You can flatMap an RDD with a function like the following and then do a groupBy on the key.

def multiFilter(words:List[String], line:String) = for { word <- words; if line.contains(word) } yield { (word,line) }
val filterWords = List("a","b")
val filteredRDD = logData.flatMap( line => multiFilter(filterWords, line) ) 
val groupedRDD = filteredRDD.groupBy(_._1)

But depending on the size of your input RDD you may or not see any performance gains because any of groupBy operations involves a shuffle.

On the other hand if you have enough memory in your Spark cluster you can cache the input RDD and therefore running multiple filter operations may not be as expensive as you think.

回答2:

Maybe something like this would work:

def singlePassMultiFilter[T](
      rdd: RDD[T],
      f1: T => Boolean,
      f2: T => Boolean,
      level: StorageLevel = StorageLevel.MEMORY_ONLY
  ): (RDD[T], RDD[T], Boolean => Unit) = {
  val tempRDD = rdd mapPartitions { iter =>
    val abuf1 = ArrayBuffer.empty[T]
    val abuf2 = ArrayBuffer.empty[T]
    for (x <- iter) {
      if (f1(x)) abuf1 += x
      if (f2(x)) abuf2 += x
    }
    Iterator.single((abuf1, abuf2))
  }
  tempRDD.persist(level)
  val rdd1 = tempRDD.flatMap(_._1)
  val rdd2 = tempRDD.flatMap(_._2)
  (rdd1, rdd2, (blocking: Boolean) => tempRDD.unpersist(blocking))
}

Note that an action called on rdd1 (resp. rdd2) will cause tempRDD to be computed and persisted.

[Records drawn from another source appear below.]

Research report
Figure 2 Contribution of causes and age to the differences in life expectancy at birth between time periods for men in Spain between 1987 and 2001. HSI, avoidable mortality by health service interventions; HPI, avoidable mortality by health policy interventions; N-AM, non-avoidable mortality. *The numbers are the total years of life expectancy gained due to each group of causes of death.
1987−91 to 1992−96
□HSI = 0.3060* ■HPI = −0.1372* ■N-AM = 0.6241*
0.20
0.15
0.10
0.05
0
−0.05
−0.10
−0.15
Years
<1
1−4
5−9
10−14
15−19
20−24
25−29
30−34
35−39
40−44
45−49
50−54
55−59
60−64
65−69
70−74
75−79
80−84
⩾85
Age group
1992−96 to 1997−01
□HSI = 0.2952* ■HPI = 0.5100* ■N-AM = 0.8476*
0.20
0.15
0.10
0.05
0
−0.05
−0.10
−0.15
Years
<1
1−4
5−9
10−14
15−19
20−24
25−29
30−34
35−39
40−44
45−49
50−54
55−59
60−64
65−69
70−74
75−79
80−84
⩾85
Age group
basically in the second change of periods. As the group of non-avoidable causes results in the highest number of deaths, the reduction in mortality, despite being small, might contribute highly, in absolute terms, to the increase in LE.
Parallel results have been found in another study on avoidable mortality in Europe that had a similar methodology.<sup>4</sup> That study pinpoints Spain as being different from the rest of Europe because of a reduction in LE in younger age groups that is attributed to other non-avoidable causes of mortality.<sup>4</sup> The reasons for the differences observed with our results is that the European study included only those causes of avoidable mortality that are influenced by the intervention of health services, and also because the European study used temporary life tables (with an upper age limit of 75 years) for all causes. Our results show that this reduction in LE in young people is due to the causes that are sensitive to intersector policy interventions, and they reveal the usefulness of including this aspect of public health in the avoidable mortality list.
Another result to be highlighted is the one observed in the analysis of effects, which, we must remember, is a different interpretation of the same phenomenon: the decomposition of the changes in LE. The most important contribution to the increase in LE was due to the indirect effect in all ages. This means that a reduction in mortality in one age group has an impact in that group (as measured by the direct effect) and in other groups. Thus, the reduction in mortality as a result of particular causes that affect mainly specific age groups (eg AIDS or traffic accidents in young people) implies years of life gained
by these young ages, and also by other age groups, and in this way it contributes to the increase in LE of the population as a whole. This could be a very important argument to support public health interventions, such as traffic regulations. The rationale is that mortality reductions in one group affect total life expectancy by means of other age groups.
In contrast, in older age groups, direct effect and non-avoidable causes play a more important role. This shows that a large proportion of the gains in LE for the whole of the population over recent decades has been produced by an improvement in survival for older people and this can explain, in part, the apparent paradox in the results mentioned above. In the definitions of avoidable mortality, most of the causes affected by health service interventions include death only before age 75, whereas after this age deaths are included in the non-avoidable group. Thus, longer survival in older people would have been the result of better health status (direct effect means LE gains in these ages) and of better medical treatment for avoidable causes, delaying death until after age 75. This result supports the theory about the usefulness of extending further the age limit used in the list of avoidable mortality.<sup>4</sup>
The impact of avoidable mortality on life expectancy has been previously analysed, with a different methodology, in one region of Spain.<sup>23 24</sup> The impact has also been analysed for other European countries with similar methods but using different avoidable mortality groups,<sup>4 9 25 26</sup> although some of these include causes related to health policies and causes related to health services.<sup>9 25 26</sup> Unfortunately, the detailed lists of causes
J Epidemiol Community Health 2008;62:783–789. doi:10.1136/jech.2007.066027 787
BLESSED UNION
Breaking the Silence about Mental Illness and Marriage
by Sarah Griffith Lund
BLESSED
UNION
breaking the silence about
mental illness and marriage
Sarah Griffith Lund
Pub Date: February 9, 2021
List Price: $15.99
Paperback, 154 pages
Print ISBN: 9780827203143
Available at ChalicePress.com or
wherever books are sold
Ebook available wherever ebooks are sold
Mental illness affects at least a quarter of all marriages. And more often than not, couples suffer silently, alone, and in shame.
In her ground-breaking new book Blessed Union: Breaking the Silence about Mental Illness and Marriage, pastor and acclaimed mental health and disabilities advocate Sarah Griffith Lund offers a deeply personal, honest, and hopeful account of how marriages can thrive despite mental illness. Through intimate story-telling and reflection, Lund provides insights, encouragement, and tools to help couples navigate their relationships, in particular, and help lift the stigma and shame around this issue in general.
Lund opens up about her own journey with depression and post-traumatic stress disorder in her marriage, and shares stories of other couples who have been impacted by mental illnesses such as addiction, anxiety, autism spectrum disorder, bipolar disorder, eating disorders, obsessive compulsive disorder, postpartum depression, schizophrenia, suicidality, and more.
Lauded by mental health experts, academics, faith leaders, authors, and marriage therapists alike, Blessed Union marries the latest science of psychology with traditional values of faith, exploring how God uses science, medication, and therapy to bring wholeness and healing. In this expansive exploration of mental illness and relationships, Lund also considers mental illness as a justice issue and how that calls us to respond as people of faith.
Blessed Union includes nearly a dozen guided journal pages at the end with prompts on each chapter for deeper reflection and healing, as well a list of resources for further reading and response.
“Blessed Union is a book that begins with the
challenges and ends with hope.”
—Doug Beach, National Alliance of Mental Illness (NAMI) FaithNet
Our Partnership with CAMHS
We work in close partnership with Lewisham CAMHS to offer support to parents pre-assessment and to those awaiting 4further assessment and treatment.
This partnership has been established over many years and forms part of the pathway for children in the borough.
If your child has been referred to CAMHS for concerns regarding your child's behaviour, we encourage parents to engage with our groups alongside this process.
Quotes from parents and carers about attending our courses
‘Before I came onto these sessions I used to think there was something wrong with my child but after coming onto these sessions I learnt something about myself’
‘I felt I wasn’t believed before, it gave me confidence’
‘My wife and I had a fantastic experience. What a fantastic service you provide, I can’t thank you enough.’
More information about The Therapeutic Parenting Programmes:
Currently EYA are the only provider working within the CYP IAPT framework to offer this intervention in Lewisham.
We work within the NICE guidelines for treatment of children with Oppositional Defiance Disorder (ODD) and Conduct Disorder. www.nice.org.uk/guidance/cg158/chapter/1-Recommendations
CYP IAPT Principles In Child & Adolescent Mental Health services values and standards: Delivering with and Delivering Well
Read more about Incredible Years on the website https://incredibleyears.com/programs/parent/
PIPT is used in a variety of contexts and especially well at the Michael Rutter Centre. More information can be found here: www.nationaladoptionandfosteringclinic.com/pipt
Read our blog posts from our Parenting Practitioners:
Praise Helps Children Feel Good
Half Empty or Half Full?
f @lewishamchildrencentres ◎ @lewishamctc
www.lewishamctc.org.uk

This is practically equivalent to computing rdd2 (resp. rdd1) since the overhead of the flatMap in the definitions of rdd1 and rdd2 are, I believe, going to be pretty negligible.

You would use singlePassMultiFitler like so:

val (rdd1, rdd2, cleanUp) = singlePassMultiFilter(rdd, f1, f2)
rdd1.persist()    //I'm going to need `rdd1` more later...
println(rdd1.count)  
println(rdd2.count) 
cleanUp(true)     //I'm done with `rdd2` and `rdd1` has been persisted so free stuff up...
println(rdd1.distinct.count)

Clearly this could extended to an arbitrary number of filters, collections of filters, etc.